Landry travels to the region to provide services such as diagnostic imaging as well as cortisone shots and other infiltrations to patients — services that are otherwise not available to them on the islands. 

He said the postponement of his appointments is quite worrisome. 

“You’re asking people to just live either on heavy painkillers — medication that [has] a lot of side effects — or to just live with the pain until I get there again,” he said. 

For the last few years, travels to the small archipelago have been fraught with delays, reservation issues and miscommunication, according to Landry. 

“It’s been very difficult to even get to the Magdalen Islands ever since the pandemic started, because Air Canada [stopped going there] during off season, like after September,” he said. 

You’re asking people to just live either on heavy painkillers … or to just live with the pain.– Dr. David Landry, radiologist

When reached for comment, Air Canada said airline industry operations have been affected by resource issues at third-party service providers, saying this was the cause of Landry’s flight cancellation. 

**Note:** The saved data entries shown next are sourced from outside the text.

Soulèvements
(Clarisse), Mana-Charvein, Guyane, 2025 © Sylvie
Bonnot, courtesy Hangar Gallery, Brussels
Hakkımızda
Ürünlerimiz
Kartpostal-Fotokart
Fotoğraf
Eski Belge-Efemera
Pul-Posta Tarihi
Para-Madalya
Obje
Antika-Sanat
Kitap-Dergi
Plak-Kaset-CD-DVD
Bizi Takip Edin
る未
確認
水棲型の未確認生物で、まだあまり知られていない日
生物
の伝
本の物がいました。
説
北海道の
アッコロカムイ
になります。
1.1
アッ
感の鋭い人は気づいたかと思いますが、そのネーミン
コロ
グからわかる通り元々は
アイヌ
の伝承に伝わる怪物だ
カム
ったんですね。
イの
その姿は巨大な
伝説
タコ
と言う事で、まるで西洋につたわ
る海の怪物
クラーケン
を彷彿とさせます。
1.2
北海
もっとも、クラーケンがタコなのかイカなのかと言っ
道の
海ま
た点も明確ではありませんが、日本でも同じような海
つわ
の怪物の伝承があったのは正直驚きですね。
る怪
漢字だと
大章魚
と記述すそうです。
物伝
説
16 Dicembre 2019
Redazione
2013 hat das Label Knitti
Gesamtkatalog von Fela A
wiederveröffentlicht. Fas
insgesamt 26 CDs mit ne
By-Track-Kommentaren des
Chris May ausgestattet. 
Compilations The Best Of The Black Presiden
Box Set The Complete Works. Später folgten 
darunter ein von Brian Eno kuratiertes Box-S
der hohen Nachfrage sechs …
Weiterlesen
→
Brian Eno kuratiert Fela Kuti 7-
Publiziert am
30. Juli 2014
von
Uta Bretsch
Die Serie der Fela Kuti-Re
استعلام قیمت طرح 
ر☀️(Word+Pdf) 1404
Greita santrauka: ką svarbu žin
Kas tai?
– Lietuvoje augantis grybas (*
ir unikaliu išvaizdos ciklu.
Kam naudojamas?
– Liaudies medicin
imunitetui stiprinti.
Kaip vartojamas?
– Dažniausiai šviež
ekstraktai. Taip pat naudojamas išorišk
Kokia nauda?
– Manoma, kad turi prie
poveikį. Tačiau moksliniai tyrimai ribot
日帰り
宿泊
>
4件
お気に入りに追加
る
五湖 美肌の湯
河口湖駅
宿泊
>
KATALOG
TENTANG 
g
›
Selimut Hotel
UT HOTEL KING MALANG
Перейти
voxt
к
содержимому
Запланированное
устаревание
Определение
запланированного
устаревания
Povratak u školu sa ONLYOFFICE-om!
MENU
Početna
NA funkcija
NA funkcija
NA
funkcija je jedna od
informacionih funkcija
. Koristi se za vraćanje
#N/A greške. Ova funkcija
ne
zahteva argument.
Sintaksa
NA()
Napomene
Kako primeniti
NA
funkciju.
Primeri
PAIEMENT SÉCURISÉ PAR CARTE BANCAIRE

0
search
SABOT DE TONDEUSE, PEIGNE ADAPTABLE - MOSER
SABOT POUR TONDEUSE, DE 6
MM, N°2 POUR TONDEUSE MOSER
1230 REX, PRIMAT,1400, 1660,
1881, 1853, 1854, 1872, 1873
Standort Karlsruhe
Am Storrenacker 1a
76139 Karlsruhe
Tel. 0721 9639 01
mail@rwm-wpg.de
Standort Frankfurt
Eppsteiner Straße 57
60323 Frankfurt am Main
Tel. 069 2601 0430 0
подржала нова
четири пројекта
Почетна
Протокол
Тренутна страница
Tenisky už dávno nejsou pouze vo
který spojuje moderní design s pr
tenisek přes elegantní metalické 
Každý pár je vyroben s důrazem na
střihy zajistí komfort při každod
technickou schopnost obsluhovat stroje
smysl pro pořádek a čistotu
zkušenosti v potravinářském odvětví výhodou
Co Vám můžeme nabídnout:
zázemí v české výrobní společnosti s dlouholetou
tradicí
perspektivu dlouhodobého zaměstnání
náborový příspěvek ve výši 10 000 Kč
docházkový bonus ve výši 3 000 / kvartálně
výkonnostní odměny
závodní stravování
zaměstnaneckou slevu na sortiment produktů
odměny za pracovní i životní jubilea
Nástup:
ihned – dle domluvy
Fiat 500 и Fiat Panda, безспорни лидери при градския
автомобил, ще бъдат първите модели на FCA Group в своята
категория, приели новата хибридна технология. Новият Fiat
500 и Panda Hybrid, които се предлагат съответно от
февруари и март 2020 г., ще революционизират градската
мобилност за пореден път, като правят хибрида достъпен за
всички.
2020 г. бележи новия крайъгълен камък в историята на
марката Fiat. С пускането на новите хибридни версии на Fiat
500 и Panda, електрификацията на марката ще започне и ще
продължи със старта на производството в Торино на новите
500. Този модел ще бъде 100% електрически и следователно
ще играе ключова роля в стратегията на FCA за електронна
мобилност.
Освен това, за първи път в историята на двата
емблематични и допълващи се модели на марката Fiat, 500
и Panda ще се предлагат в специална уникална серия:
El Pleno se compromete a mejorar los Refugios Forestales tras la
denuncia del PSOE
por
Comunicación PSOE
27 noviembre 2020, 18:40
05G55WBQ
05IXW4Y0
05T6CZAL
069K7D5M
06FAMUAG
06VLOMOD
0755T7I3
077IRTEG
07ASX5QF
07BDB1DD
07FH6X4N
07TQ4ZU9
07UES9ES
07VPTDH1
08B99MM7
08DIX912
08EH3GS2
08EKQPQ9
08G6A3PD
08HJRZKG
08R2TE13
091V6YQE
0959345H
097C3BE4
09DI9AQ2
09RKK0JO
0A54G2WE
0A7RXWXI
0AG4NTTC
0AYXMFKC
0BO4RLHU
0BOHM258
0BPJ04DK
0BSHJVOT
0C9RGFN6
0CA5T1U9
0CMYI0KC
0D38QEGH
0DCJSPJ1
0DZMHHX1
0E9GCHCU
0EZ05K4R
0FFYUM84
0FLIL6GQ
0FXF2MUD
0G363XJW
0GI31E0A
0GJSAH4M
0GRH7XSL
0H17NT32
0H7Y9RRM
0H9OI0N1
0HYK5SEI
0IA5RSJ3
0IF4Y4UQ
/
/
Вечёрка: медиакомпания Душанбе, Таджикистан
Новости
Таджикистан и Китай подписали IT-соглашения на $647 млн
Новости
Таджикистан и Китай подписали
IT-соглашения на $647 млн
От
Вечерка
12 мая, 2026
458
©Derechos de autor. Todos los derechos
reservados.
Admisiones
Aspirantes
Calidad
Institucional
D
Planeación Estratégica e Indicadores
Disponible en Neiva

The airline says in these situations, it does everything possible to find alternative solutions for its customers, saying it “fully appreciates the disappointment and inconvenience” that schedule changes can cause, a statement to CBC News said. 

Health authority fears doctors will abandon Islands

Sophie Doucet, CEO of the regional health authority, the CISSS des Îles, says being a remote and isolated region, the Magdalan Islands relies heavily on hundreds of out-of-area medical specialists, whose visits allow patients to avoid having to travel for specialized services. 

She says Pascan Aviation, a small Quebec regional airline with which the CISSS has a contract for the transportation of users, is the only airline that serves the Magdalen Islands year-round.

Doucet says the health authority has been in discussion with Pascan since last January in order to identify the problems and possible solutions for some of these travel issues. 

She says if the situation deteriorates further, “I would fear that the Magdalen Islands would lose its appeal in attracting specialists to come [here],” she said. 

Doucet said emergency services are still available at all times on the Islands. 

Joël Arseneau, former mayor of the Magdalen Islands and current MNA for the riding, says he’s in talks with the CISSS to remedy the “unreliability” of the current congested system.

He suggests freeing up priority space on commercial flights for health-care workers and patients or considering the implementation of a parallel service using charter flights for these people. 

According to Landry, if the situation doesn’t improve in the coming weeks or months, a lot fewer doctors will be willing to go to the islands — a situation that could lead to patient deaths. 

“If they miss radiation therapy or if they miss a surgery, that could potentially be life-threatening,” he said.

Landry also made it clear that he doesn’t blame airline staff, who are “trying their best.” 

“But my point is that those failures, they do have a lot of impact that may not be foreseen,” he said.